Comment le monde façonné par le numérique signe-t-il la fin de l’idéal humaniste qui avait animé tout le projet occidental des derniers siècles ?
C’est un point crucial dont nous avons trop peu conscience en tant qu’Occidentaux : nous sommes les fruits d’un humanisme qui prend racine dans les textes chrétiens et se développe au fil des siècles. Il se caractérise par deux aspects essentiels : une importance donnée à la singularité humaine (le « je » prime le groupe) et l’idée d’un perfectionnement permanent de la personne. Cette singularité est acquise très tôt : l’Église lutte contre les mariages incestueux, met en place des confessions individuelles au XIIIe siècle, développe l’introspection pour le salut de l’âme (saint Augustin en est un bel exemple avec ses Confessions). De la même manière, dans cette recherche de salut et de sainteté, l’effort est au cœur de l’homme qui veut s’élever vers Dieu. Il n’y a pas d’autres sens à la célèbre phrase d’Érasme : « On ne naît pas Homme, on le devient. »

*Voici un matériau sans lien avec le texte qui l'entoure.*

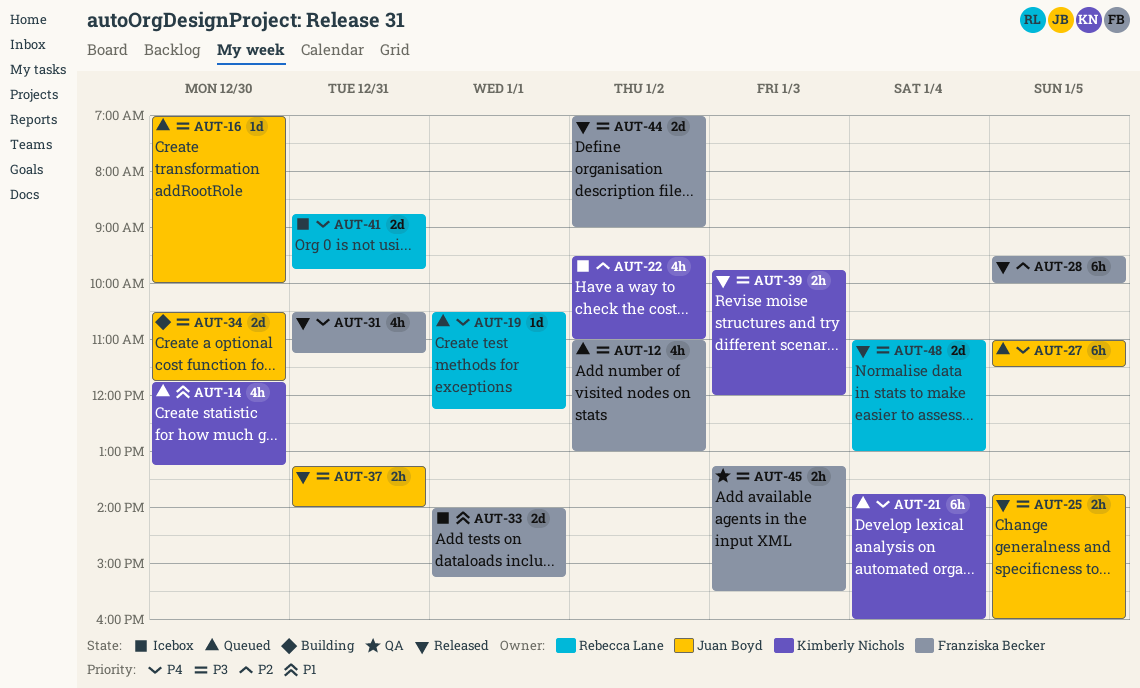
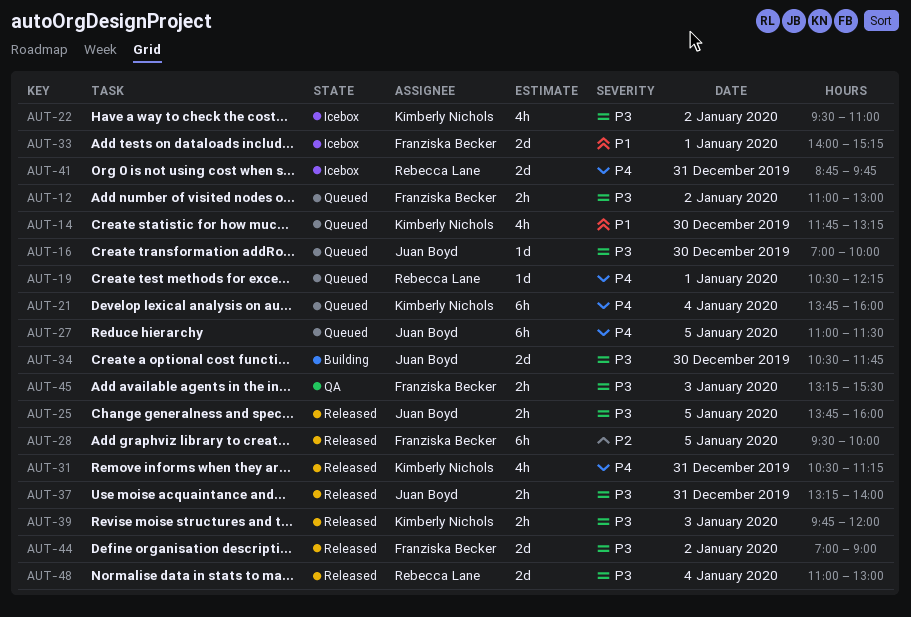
AUT-12, estimate: 4h -> 2h
AUT-22, priority: P2 -> P3
AUT-31, owner: Franziska Becker -> Kimberly Nichols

Le numérique, quant à lui, vient saper ces fondements en détruisant notre volonté sous l’effet d’un dérèglement de notre système de récompenses. Plus encore, le numérique renforce un certain conformisme que les tendances (ou trends) rendent apparentes, nous n’existons alors que si nous suivons le mouvement, arborons le même drapeau sur notre profil virtuel. Le numérique en permettant la pénétration de la collectivité au cœur de notre intimité nous « sur-socialise » à notre insu.
Propos recueillis par Élisabeth Geffroy
Baptiste Detombe, L’homme démantelé. Comment le numérique consume nos existences, préface de Rémi Brague, Artège, 2025, 240 pages, 18,90 €.